Saved entries
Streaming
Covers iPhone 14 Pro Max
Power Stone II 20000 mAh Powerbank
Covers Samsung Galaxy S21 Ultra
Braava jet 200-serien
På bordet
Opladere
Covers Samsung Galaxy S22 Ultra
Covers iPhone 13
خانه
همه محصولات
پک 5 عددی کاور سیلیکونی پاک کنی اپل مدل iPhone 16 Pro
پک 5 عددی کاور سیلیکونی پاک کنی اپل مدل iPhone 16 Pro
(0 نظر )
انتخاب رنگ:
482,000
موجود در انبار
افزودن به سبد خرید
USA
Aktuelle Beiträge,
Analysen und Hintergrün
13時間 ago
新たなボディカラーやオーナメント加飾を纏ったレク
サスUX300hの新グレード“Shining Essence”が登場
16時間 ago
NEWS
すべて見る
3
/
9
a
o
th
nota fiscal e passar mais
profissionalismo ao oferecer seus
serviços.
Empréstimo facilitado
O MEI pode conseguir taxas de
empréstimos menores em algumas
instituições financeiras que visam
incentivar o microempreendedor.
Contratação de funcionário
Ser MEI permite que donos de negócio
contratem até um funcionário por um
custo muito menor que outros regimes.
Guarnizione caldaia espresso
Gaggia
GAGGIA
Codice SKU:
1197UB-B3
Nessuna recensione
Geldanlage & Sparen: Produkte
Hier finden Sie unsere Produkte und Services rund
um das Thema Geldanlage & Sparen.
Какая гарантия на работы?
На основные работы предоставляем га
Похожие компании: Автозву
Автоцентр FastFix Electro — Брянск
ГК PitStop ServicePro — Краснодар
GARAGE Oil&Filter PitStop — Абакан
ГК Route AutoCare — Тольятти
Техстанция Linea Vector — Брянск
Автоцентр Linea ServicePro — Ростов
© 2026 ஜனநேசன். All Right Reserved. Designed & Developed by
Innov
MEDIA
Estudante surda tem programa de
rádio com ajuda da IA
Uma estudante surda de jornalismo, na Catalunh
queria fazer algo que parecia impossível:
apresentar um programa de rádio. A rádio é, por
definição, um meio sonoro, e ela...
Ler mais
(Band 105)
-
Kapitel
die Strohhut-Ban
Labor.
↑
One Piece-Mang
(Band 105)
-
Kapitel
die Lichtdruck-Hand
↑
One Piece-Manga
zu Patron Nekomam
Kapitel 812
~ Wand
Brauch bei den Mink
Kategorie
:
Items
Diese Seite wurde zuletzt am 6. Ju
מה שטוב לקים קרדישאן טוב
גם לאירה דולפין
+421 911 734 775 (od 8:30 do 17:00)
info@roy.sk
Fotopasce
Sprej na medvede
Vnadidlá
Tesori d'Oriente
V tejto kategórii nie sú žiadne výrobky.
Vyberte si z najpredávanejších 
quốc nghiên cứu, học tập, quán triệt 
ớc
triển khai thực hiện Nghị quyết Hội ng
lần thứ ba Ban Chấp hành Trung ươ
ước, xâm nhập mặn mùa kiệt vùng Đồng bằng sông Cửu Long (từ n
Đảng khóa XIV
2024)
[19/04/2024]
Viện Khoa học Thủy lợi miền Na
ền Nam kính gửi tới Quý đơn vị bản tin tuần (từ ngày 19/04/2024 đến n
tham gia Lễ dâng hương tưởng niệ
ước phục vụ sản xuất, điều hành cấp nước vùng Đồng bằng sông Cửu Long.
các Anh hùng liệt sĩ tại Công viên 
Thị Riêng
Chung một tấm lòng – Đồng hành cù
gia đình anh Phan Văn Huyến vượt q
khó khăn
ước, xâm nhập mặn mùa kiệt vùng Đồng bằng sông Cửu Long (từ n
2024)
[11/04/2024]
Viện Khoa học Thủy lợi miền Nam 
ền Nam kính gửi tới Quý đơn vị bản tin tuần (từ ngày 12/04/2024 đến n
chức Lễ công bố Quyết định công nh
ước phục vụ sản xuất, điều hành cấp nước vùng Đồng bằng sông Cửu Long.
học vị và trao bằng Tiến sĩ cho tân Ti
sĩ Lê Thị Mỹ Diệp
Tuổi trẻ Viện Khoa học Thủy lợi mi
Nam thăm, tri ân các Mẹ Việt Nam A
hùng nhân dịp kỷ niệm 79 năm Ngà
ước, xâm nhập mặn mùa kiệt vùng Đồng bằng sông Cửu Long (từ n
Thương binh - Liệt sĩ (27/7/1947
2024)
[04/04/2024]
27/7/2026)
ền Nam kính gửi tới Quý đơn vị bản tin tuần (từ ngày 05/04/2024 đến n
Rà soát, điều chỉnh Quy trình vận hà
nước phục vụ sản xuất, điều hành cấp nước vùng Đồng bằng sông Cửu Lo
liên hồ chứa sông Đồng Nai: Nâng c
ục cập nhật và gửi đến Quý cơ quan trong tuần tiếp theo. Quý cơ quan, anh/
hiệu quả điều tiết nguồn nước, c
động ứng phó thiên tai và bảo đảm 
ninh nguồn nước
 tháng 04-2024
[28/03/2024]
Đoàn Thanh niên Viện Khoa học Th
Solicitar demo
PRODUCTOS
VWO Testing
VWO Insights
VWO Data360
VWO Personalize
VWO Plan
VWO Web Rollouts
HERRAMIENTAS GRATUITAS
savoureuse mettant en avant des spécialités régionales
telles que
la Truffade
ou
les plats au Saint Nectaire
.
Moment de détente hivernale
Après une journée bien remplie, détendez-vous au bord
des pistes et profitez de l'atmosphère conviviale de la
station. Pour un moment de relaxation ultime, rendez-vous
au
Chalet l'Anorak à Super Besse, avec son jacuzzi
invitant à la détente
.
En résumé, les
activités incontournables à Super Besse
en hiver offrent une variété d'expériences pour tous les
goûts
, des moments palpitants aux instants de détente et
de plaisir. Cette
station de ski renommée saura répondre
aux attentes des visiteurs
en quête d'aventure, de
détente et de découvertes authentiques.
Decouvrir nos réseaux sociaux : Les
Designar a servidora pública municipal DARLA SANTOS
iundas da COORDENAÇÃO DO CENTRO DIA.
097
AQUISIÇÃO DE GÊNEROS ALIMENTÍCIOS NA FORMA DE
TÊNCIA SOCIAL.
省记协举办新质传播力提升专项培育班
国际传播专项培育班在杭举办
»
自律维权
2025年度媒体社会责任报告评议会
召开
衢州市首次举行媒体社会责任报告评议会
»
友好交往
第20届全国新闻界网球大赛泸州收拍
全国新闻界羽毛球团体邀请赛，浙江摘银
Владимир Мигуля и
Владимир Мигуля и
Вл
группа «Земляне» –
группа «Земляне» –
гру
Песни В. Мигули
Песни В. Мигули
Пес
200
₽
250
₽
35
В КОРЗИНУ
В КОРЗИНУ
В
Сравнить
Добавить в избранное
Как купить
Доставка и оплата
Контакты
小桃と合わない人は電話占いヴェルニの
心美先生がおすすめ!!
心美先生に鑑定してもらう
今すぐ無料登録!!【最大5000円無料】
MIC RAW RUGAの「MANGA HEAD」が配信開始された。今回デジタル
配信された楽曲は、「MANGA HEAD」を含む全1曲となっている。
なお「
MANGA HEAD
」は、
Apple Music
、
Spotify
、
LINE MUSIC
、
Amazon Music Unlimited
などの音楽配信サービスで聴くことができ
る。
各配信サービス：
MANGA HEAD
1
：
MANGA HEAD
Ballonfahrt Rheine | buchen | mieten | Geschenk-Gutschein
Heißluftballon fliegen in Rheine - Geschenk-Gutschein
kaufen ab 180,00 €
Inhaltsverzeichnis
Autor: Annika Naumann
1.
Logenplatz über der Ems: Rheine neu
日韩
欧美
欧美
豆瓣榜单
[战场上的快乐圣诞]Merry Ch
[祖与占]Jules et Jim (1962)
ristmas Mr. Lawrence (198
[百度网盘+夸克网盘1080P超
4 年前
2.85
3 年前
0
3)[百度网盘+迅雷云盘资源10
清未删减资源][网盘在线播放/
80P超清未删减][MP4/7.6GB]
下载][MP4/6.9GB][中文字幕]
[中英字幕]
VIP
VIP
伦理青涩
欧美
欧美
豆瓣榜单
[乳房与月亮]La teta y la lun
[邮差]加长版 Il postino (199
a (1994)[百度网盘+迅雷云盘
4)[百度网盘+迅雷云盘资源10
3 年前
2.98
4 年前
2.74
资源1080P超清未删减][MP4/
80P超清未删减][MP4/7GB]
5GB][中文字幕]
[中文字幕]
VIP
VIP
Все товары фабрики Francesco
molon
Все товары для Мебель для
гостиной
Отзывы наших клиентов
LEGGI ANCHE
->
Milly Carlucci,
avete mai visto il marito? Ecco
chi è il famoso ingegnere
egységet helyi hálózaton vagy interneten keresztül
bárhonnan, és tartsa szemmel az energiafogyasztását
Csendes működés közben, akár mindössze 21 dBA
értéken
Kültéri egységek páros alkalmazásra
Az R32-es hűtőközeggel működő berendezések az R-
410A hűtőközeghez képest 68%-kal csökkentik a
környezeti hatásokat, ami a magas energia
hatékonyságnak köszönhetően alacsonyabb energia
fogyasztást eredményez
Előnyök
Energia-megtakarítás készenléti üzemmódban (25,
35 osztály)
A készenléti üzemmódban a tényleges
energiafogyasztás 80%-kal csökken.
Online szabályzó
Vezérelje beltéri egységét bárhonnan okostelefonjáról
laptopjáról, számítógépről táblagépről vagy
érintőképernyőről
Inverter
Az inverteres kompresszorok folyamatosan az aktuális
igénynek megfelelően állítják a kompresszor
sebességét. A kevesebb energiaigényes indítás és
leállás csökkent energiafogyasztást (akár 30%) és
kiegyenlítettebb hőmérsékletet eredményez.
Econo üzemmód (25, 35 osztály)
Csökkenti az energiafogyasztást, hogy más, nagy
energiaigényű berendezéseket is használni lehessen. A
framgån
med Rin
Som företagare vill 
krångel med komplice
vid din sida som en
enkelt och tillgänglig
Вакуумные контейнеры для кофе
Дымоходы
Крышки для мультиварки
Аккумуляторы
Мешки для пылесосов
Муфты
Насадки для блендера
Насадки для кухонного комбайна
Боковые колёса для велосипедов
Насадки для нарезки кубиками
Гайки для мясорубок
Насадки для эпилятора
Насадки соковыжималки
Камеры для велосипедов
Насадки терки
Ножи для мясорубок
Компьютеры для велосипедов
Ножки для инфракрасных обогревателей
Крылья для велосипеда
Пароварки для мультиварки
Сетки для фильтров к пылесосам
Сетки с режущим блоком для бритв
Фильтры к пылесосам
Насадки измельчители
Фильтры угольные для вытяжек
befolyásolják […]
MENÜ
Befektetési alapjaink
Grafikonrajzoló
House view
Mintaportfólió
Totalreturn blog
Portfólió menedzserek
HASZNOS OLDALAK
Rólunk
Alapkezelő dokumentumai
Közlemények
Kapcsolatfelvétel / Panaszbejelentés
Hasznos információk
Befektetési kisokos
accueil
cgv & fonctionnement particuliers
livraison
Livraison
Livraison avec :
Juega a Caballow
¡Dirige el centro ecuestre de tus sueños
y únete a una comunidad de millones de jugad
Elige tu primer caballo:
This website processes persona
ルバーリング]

__Request__: Count each line of the data where the word "készenléti" appears, then reply with the total only.

__Answer section__: 2